## Your objective
Search the material for the word "type" and copy every line in which it occurs.
----- Listed entries
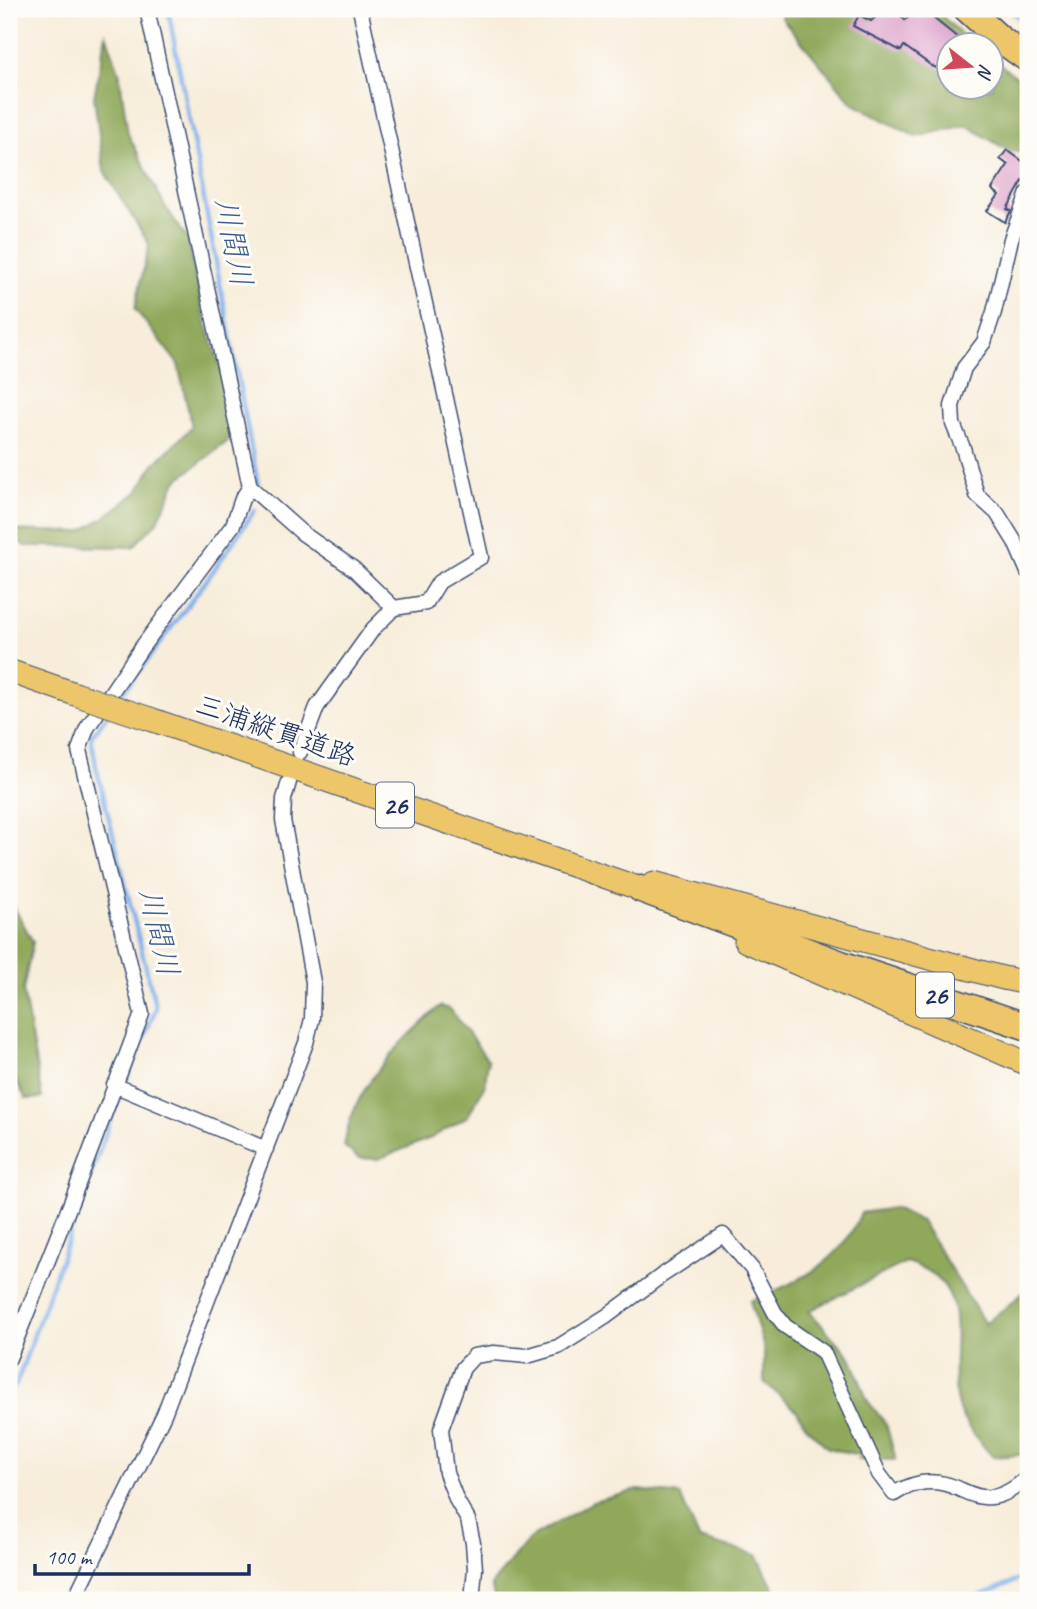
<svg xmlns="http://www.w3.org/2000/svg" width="1037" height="1609" font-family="Caveat,'Klee One',sans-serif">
	<rect width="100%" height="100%" fill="#fdfcf7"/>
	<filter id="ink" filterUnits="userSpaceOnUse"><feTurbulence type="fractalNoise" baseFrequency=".0143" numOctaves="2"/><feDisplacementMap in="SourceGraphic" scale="14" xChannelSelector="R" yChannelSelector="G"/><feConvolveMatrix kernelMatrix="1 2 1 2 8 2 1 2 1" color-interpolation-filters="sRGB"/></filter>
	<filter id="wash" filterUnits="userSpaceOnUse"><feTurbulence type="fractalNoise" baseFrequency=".00686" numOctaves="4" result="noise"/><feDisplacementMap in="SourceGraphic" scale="28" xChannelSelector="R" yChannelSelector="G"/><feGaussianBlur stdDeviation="1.57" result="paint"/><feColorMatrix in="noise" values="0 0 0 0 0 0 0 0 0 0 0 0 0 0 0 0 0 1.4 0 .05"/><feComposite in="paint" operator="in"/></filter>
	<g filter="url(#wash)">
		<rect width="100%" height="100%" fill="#f7edda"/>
		<!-- forest -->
		<path fill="#8fa85a" stroke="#556c5c" stroke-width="2" d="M 780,9 L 938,9 L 945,19 L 973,45 L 950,46 L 950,88 L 992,88 L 992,59 L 1028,85 L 1027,154 L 1007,150 L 966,125 L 916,137 L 852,103 L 782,18 Z
			M 106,34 L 119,71 L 128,134 L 163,203 L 188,240 L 203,314 L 228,390 L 232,438 L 176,481 L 158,521 L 133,547 L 25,546 L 9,535 L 9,530 L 80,532 L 105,517 L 137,492 L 153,465 L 192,427 L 178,364 L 135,309 L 149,244 L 104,171 L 94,97 Z
			M 9,898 L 33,942 L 23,990 L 42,1098 L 26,1099 L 9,1068 Z
			M 440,1006 L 450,1009 L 488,1060 L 485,1085 L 468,1116 L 431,1138 L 378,1159 L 358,1158 L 344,1146 C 352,1087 399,1044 440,1006 Z
			M 895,1208 L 921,1221 L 985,1324 L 1028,1289 L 1028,1454 L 993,1457 C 978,1440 960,1421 956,1398 C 948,1342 978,1283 906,1262 L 809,1311 L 852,1359 L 867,1400 L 886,1424 L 896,1460 L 857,1459 L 869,1457 L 828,1448 L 808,1429 L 796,1410 L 764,1382 L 764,1348 L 750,1301 C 799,1281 840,1265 861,1213 Z
			M 638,1490 L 680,1495 L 699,1539 L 757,1555 L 776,1592 L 774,1600 L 495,1600 L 491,1585 L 529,1539 L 593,1502 Z"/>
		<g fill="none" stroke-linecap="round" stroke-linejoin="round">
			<!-- stream -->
			<path stroke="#80b0eb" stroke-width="4.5" d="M 168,9 L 258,484
				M 1008,9 L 1028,25
				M 117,701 L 211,574 L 255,510
				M 9,1393 L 16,1385 L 112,1116 L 156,1008 L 96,766 L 91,737 L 108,714
				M 969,1600 L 1028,1576"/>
		</g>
		<g id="blocks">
			<!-- building -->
			<path fill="#d995c6" d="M 885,9 L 895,9 L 905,20 L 917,9 L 928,9 L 934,15 L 932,17 L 968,46 L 949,46 L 949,64 L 947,72 L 932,66 L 904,46 L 901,51 L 853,26 L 859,15 L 871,21 Z
				M 1007,150 L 1028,165 L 1028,172 L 1007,209 L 1011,211 L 1005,222 L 987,211 L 999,195 L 992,189 L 1008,165 L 1000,159 Z"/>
		</g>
	</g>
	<g filter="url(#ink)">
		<use href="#blocks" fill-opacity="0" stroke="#3c4c71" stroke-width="2"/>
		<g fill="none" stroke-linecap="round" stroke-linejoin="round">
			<!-- street casing -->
			<g stroke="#3c4c71" stroke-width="17">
				<path id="street" d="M 147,9 L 250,487 L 302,533 L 354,569 L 394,608
					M 1028,193 L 1011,239 L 994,312 L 984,342 L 964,368 L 952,406 L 953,424 L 963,448 L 977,495 L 997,513 L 1015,542 L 1028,572
					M 300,752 L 317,707 L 373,629 L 394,608 L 426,603 L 439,582 L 481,557 L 360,9
					M 114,1085 L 266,1149
					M 9,1358 L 72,1200 L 142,1014 L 79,750 L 87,728 L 142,647 L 233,525 L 242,499 L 250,487
					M 74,1600 L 164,1414 L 306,1043 L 312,1019 L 313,982 L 283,820 L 284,799 L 289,782
					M 472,1600 L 475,1569 L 473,1543 L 468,1520 L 457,1501 L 446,1473 L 441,1429 L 463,1368 L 474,1356 L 494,1353 L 527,1356 L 558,1347 L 607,1316 L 661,1276 L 723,1235 L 752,1269 L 775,1313 L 785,1326 L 823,1352 L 879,1474 L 894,1494 C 914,1481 934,1478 957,1488 C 966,1492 975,1497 984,1497 C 1000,1499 1017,1487 1028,1477"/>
			</g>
			<!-- primary casing -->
			<g stroke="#3c4c71" stroke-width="25">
				<path id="primary" d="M 9,671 L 75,694
					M 150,719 L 641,889
					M 654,883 L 1003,978 L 1028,983
					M 746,941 L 1028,1064"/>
			</g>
			<!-- highway casing -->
			<g stroke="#3c4c71" stroke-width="29">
				<path id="highway" d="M 967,9 L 1000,39 L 1028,59
					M 641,889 L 841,964 L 1028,1027"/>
			</g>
			<!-- street -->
			<use href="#street" stroke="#fff" stroke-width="14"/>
			<!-- primary -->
			<use href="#primary" stroke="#ecc669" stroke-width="23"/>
			<!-- highway -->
			<use href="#highway" stroke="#ecc669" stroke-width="26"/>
			<!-- primary-bridge casing -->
			<g stroke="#3c4c71" stroke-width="25" stroke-linecap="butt">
				<path id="primary-bridge" d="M 75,694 L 150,719"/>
			</g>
			<!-- primary-bridge -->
			<use href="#primary-bridge" stroke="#ecc669" stroke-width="23"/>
		</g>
	</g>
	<g text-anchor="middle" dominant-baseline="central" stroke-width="6" stroke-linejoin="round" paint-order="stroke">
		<!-- shield labels -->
		<g fill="#fdfcf7" stroke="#5f6c8c" stroke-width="2">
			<rect x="376" y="782.5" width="38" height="45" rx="5"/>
			<rect x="916" y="972.5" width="38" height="45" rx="5"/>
		</g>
		<g font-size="26" font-weight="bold" fill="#1b2f5e">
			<text x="395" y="805">26</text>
			<text x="935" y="995">26</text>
		</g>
		<!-- street labels -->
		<g font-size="28" fill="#1b2f5e" stroke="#fdfcf7">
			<text transform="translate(276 730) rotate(19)">三浦縦貫道路</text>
		</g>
		<!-- water labels -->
		<g font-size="30" font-style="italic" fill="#3e5c8f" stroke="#fdfcf7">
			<text transform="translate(234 242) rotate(79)">川間川</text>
			<text transform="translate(159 932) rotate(77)">川間川</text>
		</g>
	</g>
	<!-- margin -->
	<rect width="1037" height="1609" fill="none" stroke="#fdfcf7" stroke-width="35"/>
	<!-- north arrow -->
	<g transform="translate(970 66) rotate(107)"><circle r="33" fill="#fdfcf7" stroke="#a3aaba" stroke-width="2"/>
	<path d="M0-5L12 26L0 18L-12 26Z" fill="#d1495b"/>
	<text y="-10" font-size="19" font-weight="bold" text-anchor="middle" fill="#1b2f5e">N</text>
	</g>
	<!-- scale -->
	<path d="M35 1564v10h214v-10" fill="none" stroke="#1b2f5e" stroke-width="3.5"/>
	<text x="46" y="1564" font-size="21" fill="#1b2f5e" stroke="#fdfcf7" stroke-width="5" paint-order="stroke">100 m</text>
</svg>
----------
## Result
	<filter id="ink" filterUnits="userSpaceOnUse"><feTurbulence type="fractalNoise" baseFrequency=".0143" numOctaves="2"/><feDisplacementMap in="SourceGraphic" scale="14" xChannelSelector="R" yChannelSelector="G"/><feConvolveMatrix kernelMatrix="1 2 1 2 8 2 1 2 1" color-interpolation-filters="sRGB"/></filter>
	<filter id="wash" filterUnits="userSpaceOnUse"><feTurbulence type="fractalNoise" baseFrequency=".00686" numOctaves="4" result="noise"/><feDisplacementMap in="SourceGraphic" scale="28" xChannelSelector="R" yChannelSelector="G"/><feGaussianBlur stdDeviation="1.57" result="paint"/><feColorMatrix in="noise" values="0 0 0 0 0 0 0 0 0 0 0 0 0 0 0 0 0 1.4 0 .05"/><feComposite in="paint" operator="in"/></filter>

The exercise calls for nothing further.